Our amicus brief in support of Arizona did what Arizona chose not to do -- explain the Founders' original constitutional plan.
First, we pointed out that the federal government's power over immigration is not among those enumerated in the Constitution, but one that has been grafted onto the "naturalization" power by the Court as a power "inherent in sovereignty, and essential to preservation."
Then, we argued that as a nation of dual sovereignty each State, like the national government, has the same inherent power of sovereignty, including the power of self-preservation.
Third, we noted that while the national government's power was supreme in the regulation of its international boundaries, the States' internal boundaries remained in the power of the States.
Finally, we observed that, with respect to a state's internal boundaries, Article IV, Section 2 and the Fourteenth Amendment expressly limited each state's power as applied to citizens of other states and citizens of the United States, but not with respect to citizens of foreign nations.
Justices Scalia and Kennedy's questions seemed to track our brief's line of reasoning, asking whether Arizona had the power to exclude aliens who are not legally in the country. If so, then Arizona's policy of enforcement by attrition is perfectly permissible, General Verrilli's claims to the contrary notwithstanding.
If Arizona has retained its inherent sovereign authority to defend its internal borders, except as specifically limited by the Constitution, then not one of the four contested provisions of the state's immigration law is preempted by federal law.
First, the overall purpose of the law is constitutional in that it is predicated on an incontestable "interest in the cooperative enforcement of federal immigration laws ... to discourage and deter the unlawful entry and presence of aliens and economic activity by persons unlawfully present in the United States." Such unlawful presence threatens the integrity of Arizona as a political and economic community, enhancing the risk of voter fraud and decreasing economic opportunities for Arizona citizens and their fellow Americans.

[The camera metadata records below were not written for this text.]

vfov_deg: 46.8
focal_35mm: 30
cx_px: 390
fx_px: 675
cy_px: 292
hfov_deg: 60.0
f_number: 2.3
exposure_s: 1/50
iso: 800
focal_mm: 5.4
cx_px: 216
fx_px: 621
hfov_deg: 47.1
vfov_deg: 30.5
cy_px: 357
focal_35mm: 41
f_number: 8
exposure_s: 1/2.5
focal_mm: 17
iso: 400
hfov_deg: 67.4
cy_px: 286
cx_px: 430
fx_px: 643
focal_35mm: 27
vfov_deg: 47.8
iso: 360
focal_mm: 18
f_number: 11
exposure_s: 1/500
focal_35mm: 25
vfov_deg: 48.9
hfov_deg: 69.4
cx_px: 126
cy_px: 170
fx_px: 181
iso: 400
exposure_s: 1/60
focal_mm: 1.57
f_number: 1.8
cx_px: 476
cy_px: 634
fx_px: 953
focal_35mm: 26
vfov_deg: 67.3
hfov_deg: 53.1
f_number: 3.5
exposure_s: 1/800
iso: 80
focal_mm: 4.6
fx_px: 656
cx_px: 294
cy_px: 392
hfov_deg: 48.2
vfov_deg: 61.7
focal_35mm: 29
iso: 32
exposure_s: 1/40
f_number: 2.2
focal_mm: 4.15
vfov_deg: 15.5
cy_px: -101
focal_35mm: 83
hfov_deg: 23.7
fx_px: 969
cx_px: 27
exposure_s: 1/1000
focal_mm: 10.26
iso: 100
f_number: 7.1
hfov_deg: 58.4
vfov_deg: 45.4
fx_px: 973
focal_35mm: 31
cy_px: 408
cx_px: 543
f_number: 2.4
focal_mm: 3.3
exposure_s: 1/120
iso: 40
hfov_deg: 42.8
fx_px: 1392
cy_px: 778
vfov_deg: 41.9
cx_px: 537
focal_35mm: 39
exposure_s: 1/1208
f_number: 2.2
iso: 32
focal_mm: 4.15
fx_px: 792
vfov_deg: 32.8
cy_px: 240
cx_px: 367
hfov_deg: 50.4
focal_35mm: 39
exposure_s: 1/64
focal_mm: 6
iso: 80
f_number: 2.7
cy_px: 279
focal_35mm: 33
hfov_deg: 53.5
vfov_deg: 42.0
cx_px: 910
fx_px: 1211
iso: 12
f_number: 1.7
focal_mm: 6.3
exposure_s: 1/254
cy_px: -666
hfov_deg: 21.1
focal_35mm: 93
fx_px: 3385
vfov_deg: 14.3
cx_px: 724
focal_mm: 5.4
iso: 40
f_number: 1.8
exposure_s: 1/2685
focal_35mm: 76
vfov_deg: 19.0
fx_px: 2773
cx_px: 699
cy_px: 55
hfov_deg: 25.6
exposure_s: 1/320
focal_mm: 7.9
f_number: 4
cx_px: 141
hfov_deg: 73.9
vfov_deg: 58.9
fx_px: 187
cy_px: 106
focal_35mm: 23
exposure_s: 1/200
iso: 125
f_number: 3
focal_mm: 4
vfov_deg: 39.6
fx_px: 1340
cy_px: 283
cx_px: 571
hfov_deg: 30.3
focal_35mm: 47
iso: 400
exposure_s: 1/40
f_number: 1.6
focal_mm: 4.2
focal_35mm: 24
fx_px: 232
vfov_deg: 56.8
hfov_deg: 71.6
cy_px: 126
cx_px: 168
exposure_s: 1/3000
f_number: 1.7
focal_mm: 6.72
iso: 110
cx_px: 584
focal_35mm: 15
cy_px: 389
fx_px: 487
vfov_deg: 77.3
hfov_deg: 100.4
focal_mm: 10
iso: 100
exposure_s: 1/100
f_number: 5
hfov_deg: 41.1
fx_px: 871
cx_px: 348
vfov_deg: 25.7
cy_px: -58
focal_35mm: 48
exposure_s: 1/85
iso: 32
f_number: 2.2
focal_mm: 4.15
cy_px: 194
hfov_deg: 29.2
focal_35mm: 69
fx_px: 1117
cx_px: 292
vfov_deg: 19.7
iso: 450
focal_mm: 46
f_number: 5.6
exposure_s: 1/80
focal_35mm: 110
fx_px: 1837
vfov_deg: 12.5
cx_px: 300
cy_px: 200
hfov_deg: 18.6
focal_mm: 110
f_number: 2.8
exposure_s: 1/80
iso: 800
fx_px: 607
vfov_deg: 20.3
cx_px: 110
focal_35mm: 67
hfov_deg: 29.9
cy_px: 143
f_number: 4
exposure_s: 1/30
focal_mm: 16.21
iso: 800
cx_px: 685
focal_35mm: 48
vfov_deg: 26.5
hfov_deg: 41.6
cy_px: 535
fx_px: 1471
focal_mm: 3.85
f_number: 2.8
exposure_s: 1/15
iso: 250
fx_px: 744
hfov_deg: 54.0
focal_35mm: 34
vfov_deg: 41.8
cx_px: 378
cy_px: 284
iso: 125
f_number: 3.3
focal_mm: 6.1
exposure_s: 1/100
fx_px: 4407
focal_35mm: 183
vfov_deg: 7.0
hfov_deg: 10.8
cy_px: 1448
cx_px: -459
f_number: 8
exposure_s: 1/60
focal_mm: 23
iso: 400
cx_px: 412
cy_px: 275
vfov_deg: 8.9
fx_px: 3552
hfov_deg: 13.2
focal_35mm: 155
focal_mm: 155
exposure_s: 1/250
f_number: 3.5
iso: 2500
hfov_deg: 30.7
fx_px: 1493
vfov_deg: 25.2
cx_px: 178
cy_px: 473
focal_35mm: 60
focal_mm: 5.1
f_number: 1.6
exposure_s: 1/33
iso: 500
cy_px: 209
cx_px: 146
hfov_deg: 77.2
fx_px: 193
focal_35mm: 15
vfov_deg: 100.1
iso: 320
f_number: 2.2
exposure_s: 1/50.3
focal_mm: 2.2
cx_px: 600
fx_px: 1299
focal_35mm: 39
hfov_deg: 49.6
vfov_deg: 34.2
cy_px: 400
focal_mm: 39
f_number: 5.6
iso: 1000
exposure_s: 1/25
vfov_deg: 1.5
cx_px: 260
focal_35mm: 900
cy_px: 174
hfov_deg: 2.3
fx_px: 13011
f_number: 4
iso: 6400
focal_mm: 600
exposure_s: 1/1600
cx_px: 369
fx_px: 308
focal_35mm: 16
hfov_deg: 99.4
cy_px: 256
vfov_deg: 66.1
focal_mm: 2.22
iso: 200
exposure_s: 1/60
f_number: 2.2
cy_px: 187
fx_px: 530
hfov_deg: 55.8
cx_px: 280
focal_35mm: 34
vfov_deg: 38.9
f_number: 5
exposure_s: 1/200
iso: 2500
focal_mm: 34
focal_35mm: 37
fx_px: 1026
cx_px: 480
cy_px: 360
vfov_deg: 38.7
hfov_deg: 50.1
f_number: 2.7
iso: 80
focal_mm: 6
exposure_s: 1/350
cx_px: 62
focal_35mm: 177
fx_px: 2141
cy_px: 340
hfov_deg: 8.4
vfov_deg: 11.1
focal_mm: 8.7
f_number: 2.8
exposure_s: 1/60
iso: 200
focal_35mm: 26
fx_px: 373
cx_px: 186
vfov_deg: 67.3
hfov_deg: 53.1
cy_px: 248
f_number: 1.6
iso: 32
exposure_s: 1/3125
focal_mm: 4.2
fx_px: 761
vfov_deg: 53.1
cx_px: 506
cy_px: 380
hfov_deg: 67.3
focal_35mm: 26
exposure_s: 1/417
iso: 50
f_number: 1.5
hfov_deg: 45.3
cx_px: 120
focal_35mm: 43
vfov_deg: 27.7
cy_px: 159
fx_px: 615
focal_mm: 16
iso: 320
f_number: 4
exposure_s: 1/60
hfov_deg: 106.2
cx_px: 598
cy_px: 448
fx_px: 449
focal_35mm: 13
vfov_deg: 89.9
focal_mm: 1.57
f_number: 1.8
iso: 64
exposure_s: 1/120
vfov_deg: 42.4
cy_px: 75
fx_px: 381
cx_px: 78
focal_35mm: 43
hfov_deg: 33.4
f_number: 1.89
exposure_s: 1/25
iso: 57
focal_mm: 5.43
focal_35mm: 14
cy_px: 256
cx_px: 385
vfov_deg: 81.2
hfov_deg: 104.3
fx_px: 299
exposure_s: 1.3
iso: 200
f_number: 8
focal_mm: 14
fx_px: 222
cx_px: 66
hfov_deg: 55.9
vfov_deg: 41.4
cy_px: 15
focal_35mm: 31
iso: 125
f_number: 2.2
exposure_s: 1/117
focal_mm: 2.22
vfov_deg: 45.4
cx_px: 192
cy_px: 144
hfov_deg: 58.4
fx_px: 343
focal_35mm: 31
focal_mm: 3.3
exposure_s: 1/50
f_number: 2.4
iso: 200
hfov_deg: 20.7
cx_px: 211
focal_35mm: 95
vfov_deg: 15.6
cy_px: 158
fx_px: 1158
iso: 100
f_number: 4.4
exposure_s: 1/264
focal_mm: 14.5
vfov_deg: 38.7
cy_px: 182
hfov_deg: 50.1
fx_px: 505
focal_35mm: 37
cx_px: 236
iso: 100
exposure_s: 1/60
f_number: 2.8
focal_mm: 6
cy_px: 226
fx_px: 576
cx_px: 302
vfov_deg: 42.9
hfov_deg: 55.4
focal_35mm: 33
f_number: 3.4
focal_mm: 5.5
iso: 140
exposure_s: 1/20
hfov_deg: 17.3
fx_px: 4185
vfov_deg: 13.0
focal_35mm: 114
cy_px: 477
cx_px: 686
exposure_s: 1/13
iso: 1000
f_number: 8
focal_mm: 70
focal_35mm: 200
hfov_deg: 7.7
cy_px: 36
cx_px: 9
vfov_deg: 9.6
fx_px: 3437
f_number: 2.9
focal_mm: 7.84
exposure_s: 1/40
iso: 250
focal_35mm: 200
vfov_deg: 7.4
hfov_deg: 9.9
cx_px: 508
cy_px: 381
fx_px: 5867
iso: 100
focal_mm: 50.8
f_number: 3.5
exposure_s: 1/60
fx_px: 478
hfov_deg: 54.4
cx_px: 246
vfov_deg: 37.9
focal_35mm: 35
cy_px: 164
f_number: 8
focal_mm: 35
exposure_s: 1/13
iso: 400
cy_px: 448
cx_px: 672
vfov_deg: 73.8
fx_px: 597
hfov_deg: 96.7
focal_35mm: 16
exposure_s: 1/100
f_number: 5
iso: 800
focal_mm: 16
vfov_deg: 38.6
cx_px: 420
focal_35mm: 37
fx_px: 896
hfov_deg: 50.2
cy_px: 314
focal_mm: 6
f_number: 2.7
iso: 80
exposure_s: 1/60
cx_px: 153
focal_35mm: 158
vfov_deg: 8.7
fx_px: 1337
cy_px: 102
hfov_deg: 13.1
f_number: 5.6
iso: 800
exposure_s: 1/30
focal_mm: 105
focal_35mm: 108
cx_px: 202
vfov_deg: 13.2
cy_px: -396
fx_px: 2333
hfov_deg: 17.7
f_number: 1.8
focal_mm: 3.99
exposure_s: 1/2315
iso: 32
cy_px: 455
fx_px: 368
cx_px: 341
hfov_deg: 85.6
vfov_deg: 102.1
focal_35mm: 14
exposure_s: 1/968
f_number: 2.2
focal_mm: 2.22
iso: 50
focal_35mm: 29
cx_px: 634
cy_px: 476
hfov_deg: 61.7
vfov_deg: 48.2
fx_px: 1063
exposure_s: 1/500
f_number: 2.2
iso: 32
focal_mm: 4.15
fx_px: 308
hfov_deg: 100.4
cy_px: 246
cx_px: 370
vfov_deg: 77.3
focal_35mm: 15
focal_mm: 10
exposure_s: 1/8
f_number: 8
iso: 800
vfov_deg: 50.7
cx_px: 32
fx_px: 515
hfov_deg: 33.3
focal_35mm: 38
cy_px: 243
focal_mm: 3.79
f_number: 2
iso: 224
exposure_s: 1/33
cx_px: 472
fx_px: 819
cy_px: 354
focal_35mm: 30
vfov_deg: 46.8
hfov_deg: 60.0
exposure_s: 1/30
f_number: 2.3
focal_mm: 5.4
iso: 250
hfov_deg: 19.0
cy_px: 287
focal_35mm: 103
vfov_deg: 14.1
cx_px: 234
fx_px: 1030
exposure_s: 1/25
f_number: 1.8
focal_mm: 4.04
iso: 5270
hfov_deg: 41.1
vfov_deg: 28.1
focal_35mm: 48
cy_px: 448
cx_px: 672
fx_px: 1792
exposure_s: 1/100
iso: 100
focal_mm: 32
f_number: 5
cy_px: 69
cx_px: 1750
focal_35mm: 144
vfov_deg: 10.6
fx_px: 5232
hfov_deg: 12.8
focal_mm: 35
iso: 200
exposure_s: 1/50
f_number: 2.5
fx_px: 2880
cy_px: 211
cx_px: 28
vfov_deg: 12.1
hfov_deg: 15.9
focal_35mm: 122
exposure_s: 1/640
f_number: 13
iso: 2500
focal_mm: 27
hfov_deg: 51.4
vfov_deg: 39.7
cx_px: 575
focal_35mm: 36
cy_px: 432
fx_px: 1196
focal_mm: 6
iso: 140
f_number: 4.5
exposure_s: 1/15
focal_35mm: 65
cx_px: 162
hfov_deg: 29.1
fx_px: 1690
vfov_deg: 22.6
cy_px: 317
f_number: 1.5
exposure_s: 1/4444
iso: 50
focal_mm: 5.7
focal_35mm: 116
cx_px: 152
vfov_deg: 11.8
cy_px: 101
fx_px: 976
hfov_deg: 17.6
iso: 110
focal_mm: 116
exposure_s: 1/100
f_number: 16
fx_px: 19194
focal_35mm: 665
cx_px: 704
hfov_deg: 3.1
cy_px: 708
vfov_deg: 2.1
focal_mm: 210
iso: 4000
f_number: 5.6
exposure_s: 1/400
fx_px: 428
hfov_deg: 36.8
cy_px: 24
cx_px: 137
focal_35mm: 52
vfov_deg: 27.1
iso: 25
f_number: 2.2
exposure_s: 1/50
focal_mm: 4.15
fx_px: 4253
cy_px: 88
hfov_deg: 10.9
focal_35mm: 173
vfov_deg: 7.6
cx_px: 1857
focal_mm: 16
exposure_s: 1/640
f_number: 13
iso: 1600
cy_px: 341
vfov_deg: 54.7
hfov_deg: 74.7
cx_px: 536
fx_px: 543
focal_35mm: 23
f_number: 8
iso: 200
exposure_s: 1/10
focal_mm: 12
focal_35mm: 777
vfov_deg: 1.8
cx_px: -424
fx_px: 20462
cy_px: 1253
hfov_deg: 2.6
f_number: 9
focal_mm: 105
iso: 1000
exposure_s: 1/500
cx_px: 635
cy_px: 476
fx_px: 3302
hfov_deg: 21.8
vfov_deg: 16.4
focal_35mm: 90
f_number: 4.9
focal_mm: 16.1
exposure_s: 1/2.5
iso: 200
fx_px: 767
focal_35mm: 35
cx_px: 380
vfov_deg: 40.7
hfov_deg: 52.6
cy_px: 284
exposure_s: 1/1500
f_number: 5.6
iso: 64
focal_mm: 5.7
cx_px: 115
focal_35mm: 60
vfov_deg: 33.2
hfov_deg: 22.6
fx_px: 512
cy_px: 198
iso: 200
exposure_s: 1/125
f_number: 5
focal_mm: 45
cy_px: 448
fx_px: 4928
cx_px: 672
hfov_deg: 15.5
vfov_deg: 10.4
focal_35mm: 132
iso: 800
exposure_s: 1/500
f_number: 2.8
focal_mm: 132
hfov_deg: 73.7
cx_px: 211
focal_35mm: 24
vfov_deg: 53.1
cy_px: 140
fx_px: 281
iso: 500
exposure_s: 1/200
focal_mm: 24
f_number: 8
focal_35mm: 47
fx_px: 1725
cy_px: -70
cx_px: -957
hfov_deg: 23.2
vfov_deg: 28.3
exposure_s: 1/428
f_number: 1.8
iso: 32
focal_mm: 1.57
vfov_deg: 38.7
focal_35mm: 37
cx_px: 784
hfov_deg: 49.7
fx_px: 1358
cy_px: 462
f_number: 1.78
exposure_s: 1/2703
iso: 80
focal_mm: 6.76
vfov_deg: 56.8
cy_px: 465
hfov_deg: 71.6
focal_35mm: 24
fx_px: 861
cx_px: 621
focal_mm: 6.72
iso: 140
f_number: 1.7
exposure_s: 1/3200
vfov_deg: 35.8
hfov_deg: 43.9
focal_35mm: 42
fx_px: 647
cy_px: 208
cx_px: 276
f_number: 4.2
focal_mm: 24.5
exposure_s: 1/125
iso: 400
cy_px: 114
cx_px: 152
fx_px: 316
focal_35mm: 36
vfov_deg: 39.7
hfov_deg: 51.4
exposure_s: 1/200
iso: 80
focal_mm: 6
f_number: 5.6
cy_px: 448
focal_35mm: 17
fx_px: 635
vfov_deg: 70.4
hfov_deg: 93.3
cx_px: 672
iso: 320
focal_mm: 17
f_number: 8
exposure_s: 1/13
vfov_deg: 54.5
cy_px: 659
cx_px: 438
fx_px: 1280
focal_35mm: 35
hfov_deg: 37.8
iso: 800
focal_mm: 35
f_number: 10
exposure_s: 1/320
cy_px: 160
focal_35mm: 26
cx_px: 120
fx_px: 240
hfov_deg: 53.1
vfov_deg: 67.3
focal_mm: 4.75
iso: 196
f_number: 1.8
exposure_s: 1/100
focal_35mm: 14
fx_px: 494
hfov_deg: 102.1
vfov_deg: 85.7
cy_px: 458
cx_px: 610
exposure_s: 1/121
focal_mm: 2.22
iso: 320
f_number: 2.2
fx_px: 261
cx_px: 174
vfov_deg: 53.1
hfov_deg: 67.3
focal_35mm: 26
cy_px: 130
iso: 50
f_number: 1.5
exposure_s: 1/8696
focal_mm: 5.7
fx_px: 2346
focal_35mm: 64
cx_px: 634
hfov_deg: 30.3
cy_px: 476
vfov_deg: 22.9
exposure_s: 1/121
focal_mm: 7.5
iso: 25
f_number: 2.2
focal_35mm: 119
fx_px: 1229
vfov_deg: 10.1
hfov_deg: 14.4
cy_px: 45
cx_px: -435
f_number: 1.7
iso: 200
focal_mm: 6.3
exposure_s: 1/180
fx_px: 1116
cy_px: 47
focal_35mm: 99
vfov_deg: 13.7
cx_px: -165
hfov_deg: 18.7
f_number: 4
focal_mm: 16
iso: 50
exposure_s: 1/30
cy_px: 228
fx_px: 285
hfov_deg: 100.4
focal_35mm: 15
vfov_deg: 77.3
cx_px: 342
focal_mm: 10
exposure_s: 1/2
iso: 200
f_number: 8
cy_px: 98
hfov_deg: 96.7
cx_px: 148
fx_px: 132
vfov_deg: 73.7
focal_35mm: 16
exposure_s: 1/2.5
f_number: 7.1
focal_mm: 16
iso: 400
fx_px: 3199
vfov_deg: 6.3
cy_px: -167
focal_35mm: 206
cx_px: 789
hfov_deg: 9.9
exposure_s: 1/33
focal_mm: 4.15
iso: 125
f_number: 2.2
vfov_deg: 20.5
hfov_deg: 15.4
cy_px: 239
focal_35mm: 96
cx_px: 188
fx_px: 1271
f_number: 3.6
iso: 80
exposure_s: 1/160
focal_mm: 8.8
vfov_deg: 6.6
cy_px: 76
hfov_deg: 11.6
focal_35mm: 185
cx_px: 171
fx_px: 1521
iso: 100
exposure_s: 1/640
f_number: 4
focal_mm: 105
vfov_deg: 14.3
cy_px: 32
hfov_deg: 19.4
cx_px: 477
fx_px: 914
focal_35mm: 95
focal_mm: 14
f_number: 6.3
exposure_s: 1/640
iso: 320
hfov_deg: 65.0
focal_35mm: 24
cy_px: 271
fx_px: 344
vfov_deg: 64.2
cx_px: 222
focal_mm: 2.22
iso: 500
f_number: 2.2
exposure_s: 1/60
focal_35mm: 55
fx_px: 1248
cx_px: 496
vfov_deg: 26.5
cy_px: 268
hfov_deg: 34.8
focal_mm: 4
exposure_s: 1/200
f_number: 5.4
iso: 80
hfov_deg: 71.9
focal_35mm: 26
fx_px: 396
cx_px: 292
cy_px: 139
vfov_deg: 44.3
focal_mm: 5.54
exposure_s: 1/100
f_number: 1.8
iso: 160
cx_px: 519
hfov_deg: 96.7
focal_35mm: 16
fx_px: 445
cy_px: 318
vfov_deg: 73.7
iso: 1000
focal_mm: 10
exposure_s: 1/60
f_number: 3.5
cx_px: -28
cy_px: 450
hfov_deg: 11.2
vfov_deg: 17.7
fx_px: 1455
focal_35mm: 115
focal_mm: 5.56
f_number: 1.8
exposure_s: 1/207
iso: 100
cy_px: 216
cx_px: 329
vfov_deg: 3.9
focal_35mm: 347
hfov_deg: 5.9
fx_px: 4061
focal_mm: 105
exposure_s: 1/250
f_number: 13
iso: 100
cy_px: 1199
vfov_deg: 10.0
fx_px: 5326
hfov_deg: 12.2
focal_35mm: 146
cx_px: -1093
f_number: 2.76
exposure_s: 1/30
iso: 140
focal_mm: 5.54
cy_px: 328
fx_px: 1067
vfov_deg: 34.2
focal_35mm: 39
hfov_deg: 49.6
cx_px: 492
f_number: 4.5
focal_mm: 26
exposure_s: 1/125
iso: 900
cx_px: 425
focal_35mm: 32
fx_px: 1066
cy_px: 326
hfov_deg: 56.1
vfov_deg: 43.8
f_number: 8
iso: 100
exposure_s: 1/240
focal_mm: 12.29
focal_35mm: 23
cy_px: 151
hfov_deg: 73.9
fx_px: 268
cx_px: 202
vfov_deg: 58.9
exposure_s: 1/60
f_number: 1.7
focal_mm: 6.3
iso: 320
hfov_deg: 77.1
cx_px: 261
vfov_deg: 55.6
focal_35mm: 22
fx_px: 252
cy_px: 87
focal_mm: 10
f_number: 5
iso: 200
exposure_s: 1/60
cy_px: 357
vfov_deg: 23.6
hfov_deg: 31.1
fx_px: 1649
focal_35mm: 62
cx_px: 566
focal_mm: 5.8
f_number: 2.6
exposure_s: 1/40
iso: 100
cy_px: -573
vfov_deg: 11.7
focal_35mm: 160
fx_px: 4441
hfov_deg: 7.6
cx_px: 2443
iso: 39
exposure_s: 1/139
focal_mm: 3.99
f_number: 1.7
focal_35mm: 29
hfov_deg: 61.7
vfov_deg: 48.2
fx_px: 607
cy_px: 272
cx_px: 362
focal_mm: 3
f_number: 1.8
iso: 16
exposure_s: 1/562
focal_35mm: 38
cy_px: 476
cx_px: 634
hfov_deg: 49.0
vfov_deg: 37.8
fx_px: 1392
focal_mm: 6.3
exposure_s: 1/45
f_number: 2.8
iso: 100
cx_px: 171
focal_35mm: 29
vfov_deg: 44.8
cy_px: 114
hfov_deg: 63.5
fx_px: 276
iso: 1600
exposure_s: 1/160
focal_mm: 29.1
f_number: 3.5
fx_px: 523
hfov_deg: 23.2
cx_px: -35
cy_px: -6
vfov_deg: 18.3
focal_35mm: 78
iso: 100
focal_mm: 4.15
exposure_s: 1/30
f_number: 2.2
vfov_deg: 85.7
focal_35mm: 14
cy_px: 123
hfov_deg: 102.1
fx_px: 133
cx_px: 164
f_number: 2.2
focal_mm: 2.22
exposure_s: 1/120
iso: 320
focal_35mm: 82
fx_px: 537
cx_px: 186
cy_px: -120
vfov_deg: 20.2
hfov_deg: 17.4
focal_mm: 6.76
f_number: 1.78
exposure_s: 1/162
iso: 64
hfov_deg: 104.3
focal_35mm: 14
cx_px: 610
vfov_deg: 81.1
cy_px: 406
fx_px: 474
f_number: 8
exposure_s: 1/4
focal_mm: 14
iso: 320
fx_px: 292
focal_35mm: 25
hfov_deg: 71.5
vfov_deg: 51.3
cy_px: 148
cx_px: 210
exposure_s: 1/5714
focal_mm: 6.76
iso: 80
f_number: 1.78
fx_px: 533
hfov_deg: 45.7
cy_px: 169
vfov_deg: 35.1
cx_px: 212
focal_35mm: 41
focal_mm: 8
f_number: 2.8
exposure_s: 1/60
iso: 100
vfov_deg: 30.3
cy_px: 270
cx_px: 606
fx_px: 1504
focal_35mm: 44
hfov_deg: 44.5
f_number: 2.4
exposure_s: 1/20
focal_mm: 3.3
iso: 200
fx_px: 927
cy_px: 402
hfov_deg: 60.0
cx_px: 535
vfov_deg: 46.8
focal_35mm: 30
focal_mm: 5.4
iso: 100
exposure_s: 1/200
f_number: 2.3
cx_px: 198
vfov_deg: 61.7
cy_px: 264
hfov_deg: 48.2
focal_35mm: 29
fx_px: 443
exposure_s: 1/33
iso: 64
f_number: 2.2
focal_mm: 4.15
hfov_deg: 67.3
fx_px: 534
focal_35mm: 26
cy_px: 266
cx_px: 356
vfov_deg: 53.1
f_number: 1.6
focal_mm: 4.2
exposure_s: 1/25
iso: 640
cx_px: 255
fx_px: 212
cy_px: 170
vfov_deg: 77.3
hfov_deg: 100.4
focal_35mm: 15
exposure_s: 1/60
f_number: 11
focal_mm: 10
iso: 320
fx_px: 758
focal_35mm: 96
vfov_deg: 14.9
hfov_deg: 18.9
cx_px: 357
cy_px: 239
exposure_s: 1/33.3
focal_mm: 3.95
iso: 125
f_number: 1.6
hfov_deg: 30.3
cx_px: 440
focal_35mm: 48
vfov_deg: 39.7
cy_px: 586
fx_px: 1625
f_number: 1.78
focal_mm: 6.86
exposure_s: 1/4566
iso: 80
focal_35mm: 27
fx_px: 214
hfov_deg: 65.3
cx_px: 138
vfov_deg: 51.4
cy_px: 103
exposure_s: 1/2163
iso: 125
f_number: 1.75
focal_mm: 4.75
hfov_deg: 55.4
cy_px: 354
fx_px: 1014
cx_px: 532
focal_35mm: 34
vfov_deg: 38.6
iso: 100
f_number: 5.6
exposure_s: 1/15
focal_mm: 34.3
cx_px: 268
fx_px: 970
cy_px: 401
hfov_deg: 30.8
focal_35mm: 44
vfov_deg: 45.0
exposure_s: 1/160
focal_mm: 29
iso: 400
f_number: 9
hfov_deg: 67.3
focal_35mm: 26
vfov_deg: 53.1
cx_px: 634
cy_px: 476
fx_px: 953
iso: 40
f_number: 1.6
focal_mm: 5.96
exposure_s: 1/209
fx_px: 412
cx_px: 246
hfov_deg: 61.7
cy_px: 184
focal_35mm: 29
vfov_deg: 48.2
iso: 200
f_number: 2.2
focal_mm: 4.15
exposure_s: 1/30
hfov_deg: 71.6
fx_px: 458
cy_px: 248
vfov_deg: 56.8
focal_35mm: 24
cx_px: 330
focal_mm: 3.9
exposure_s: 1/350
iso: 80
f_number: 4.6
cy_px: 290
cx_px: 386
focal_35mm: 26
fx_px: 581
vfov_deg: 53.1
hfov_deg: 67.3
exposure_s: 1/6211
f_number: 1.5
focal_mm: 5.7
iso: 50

Second, sections 2(B) and 6 are designed to aid federal immigration enforcement, and are in harmony with federal statutes as written by Congress. Such provisions are not subject to pre-emption because Arizona's priorities may differ from those of the executive department of the federal government. Pre-emption can never be based upon the discretionary policies of enforcement, as the Obama administration has argued here.
Third, section 3 of the law simply makes it a state crime not to comply with the federal law requiring all aliens to carry an alien registration card. This is not at all different from the state duplicating federal law prohibiting bank robbery. Furthermore, the State has a sovereign interest in identifying whether a person is a U.S. citizen because the Fourteenth Amendment provides that every resident of the state who is a U.S. citizen is, by definition, a citizen of the state.
Fourth, section 5(C), which imposes penalties on illegal aliens seeking employment in Arizona, is consistent with the exercise of its police power to preserve Arizona jobs for those persons who are lawfully part of the state's economic and political community. While the federal law only penalizes employers of illegal aliens, Arizona's interest in preserving jobs for persons lawfully in the state is necessary to preserve the public fiscal and the economic vitality of business within the state.